AMA: Australia cannot open up without urgent hospital modelling

By Melissa Coade

September 2, 2021

President of the Australian Medical Association Dr Omar Khorshid
President of the Australian Medical Association Dr Omar Khorshid. (AAP Image/Lukas Coch)

The understanding about Australia’s current hospital capacity is not sufficient to know the impact of policy settings that will see the nation ‘living with the COVID-19’, the peak professional body for doctors has warned.

President of the Australian Medical Association Dr Omar Khorshid published a letter calling for the prime minister, state premiers and chief ministers to obtain new modelling about hospital capacity to cope with planned easing of COVID-19 restrictions. 

“Our hospitals are not starting from a position of strength.
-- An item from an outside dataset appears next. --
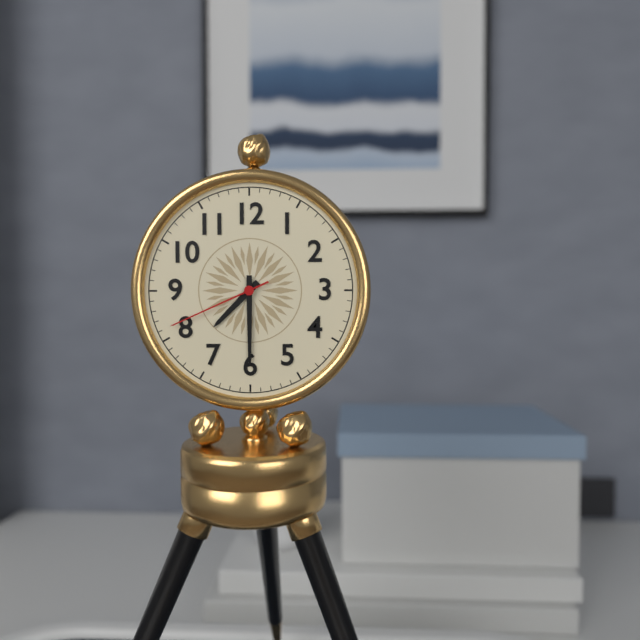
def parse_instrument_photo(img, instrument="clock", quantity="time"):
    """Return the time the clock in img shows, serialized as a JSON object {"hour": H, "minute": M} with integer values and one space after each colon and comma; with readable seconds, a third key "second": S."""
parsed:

Far from it. As well as ambulance ramping, we have the lowest bed-to-patient ratio in decades, our emergency and elective performance continues to decline, and our doctors and nurses continue to barely cope with their workloads and the constraints of the system,” Korshid said. 
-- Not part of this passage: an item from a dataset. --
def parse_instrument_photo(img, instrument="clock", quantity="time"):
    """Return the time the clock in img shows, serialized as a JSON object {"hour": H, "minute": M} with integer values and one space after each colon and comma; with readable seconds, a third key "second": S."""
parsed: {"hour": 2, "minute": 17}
In his letter, Khorshid said the hospital system was in danger of ‘being locked into a permanent cycle of crisis’ if public health measures were relaxed before adequate modelling about how the hospital system would cope had been undertaken.
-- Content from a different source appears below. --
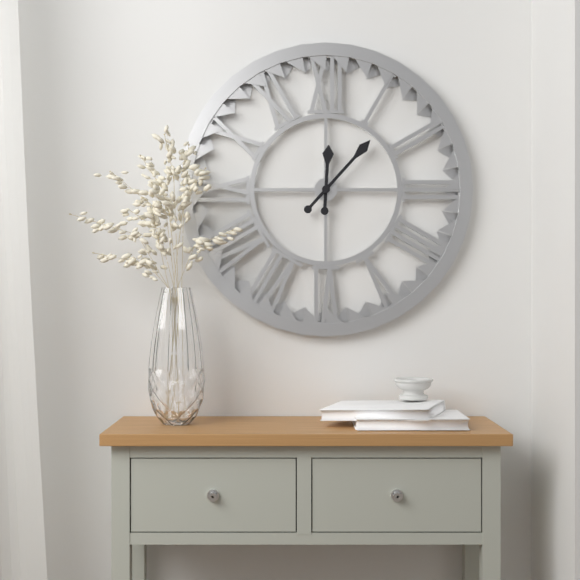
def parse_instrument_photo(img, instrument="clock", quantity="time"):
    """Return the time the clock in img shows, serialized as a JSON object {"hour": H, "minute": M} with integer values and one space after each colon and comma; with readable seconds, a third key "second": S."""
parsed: {"hour": 12, "minute": 7}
“Even pre-COVID, emergency departments were full, ambulances ramped, and waiting times for elective surgery too long.

“We must urgently prepare our health system before opening up and to do that we need new modelling based on our hospitals’ ability to cope with the associated increase in caseload,” Khorshid said.

According to the prominent doctor, prior to the pandemic the hospital system was already stretched. It would not be enough for the National Cabinet to consider only giving additional resources to intensive care units in the event of a potential COVID surge, he added. More money needed to be directed at the longer-term ‘public hospital funding crisis’. 

He went on to say that a reform agreement and funding for increased beds and  additional hospital staff were essential to adequately prepare Australia’s hospitals for a COVID surge. 

“Even pre-COVID, emergency departments were full, ambulances ramped, and waiting times for elective surgery too long,” Korshid said.

“Our hospital system will need to adapt to incorporate new facilities, staff and processes required to stop the spread of COVID-19, especially recognising airborne transmission,” he said.

Part of adapting hospital settings in preparation for a COVID outbreak surge included actions focused on improving infection control, and where COVID-positive and negative patients were being treated, Korshid said. The proposed modelling should take this into consideration, along with the cost, efficiency impact and supply of PPE. 

Another important consideration was Australia’s healthcare workforce in hospitals and the primary care sector, which has been thinned as a result of international border closures. Korshid said a clear solution to this problem was mandatory vaccination of all employees and contractors who work in hospitals. The national group representing Australia’s private hospitals was recently petitioning the governing to mandate COVID-19 vaccines for its staff, in addition to those working for the public system. 

“The practice of furloughing staff exposed to COVID-19 won’t be sustainable once caseloads increase and this is one of the reasons the AMA called for vaccination to be mandated for all employees and contractors in hospitals and community health settings,” Korshid said.

For vaccination rates of the Australian population generally, Korshid said he believed a target of 80% fully vaccine coverage of adults was required to avoid repeated lockdowns and the capacity of the healthcare system. 

“If we throw open the doors to COVID we risk seeing our public hospitals collapse and part of this stems from a long-term lack of investment in public hospital capacity by state and federal governments.”

Last week Scott Morrison had announced that a working group led by Health Secretary Brendan Murphy would review Australia’s hospital capacity and report back to the National Cabinet by Friday.